A 2007 report by the Child Rights International Network studied the migration experiences of children who cross international borders without a parent or guardian, specifically looking at children arriving in South Africa from Zimbabwe and Mozambique.

The report found “sufficiently large numbers of children crossing borders unaccompanied to warrant major concern” and that the average age of these children was 14, though some were as young as seven years old. Many cited reasons of death of a parent or caregiver, poverty in their home country and lack of educational opportunity.

But experts and activists say that unaccompanied children are not only in danger when traveling alone. In fact, Lilana Keith, program officer for Platform for International Cooperation on Undocumented Migrants (PICUM), said, children migrating with families also face human rights abuses.

“Just because they’re [minors] with a parent doesn’t mean they’re protected,” she said.

A draft memo from a top Border Patrol official — which “expresses alarm” over the Department of Homeland Security’s handling of the influx of child migrants in Texas and “calls for the administration to stop releasing illegal crossers” into the US and to “impose harsher ‘consequences’ on illegal crossers” — revealed that:

“Although the administration has discussed the surge almost exclusively in terms of an influx of children travelling alone, there are also reports that in fact unaccompanied minors represent only about one-third of the flow. Again today in a press conference call, senior administration officials claimed to have no figures available on the number of family units who have been apprehended.”

Italy has also had its hands full with a large wave of migrants this week. The Italian coast guard has rescued over 2,500 men, women and children — coming from Africa — from boats south of Sicily in under just 24 hours.

The Italian navy and coastguard ships have reportedly had to aid 17 different boats in one day, in the waters off the Libyan and Tunisian coasts.
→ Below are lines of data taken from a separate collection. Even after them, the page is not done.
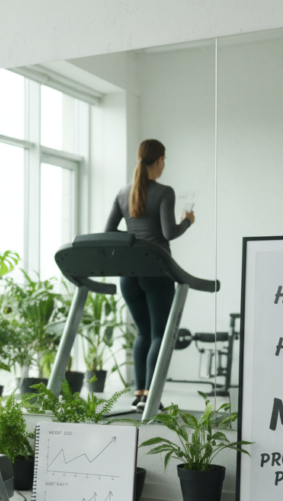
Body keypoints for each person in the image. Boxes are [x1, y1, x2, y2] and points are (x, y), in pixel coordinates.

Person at [104, 139, 194, 409]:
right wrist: (187, 221)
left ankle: (140, 395)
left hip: (128, 273)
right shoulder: (164, 192)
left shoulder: (123, 192)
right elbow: (168, 233)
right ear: (158, 161)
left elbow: (109, 232)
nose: (164, 164)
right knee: (158, 335)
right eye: (164, 159)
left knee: (142, 333)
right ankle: (152, 398)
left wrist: (134, 238)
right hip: (156, 270)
The European country has also had difficulty handling the more than 62,0000 migrants they’ve already received this year—up from over 40,000 in the fall of 2013.

In Melilla, Spain, crowds of over a thousand African immigrants illegally living in Morocco rush the barbed-wire border fence regularly, most recently at the end of May, attempting to cross into Spain’s North African enclave of Melilla and reach Europe “in search of a better life.”

News of the children flooding the US Mexico border has come just two months after the Obama administration reached the two million mark in deportations—more than any US president in history.